Turn the rows below into a JSON list of strings, one string per line, skipping blank lines and leaving the pictures out.

(Dataset records)
=== Section Start ===
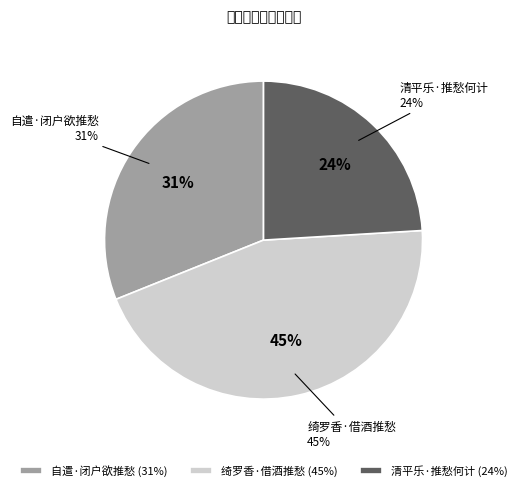

To the nearest percent, what portion does 清平乐·推愁何计 represent?

24%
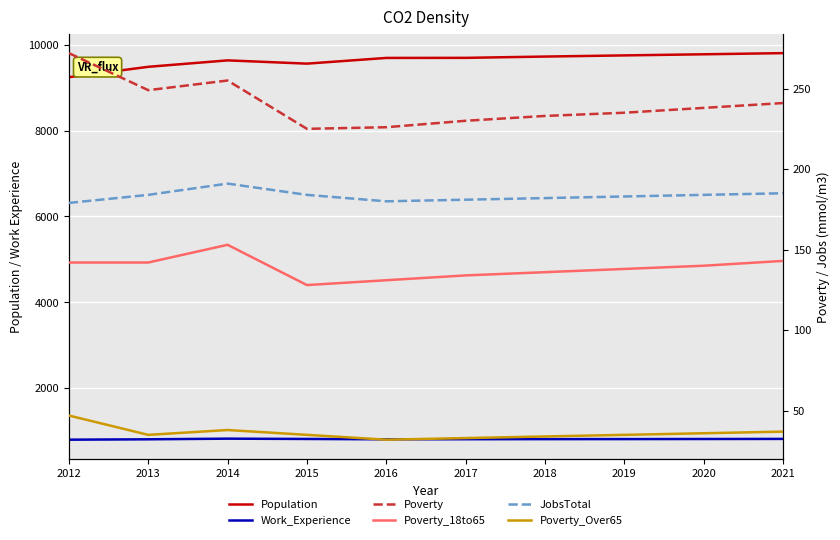

Reading left to right, list all the values displayed in this chart.

Population: 2012=9247	2013=9489	2014=9639	2015=9563	2016=9696	2017=9698	2018=9728	2019=9755	2020=9781	2021=9808
Work_Experience: 2012=794	2013=803	2014=818	2015=811	2016=803	2017=805	2018=807	2019=808	2020=810	2021=812
Poverty: 2012=272	2013=249	2014=255	2015=225	2016=226	2017=230	2018=233	2019=235	2020=238	2021=241
Poverty_18to65: 2012=142	2013=142	2014=153	2015=128	2016=131	2017=134	2018=136	2019=138	2020=140	2021=143
JobsTotal: 2012=179	2013=184	2014=191	2015=184	2016=180	2017=181	2018=182	2019=183	2020=184	2021=185
Poverty_Over65: 2012=47	2013=35	2014=38	2015=35	2016=32	2017=33	2018=34	2019=35	2020=36	2021=37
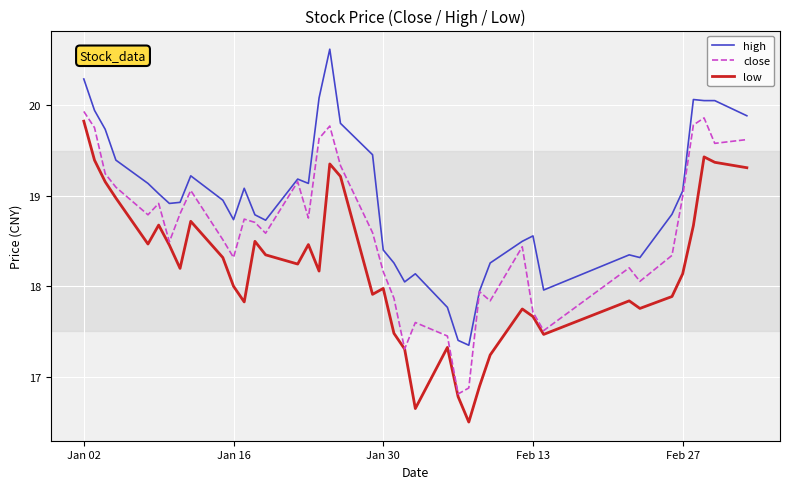

Which series has the largest total across all categories?

high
=== Section End ===
**RESPONSE BOX**
[
  "To the nearest percent, what portion does 清平乐·推愁何计 represent?",
  "24%",
  "Reading left to right, list all the values displayed in this chart.",
  "Population: 2012=9247\t2013=9489\t2014=9639\t2015=9563\t2016=9696\t2017=9698\t2018=9728\t2019=9755\t2020=9781\t2021=9808",
  "Work_Experience: 2012=794\t2013=803\t2014=818\t2015=811\t2016=803\t2017=805\t2018=807\t2019=808\t2020=810\t2021=812",
  "Poverty: 2012=272\t2013=249\t2014=255\t2015=225\t2016=226\t2017=230\t2018=233\t2019=235\t2020=238\t2021=241",
  "Poverty_18to65: 2012=142\t2013=142\t2014=153\t2015=128\t2016=131\t2017=134\t2018=136\t2019=138\t2020=140\t2021=143",
  "JobsTotal: 2012=179\t2013=184\t2014=191\t2015=184\t2016=180\t2017=181\t2018=182\t2019=183\t2020=184\t2021=185",
  "Poverty_Over65: 2012=47\t2013=35\t2014=38\t2015=35\t2016=32\t2017=33\t2018=34\t2019=35\t2020=36\t2021=37",
  "Which series has the largest total across all categories?",
  "high"
]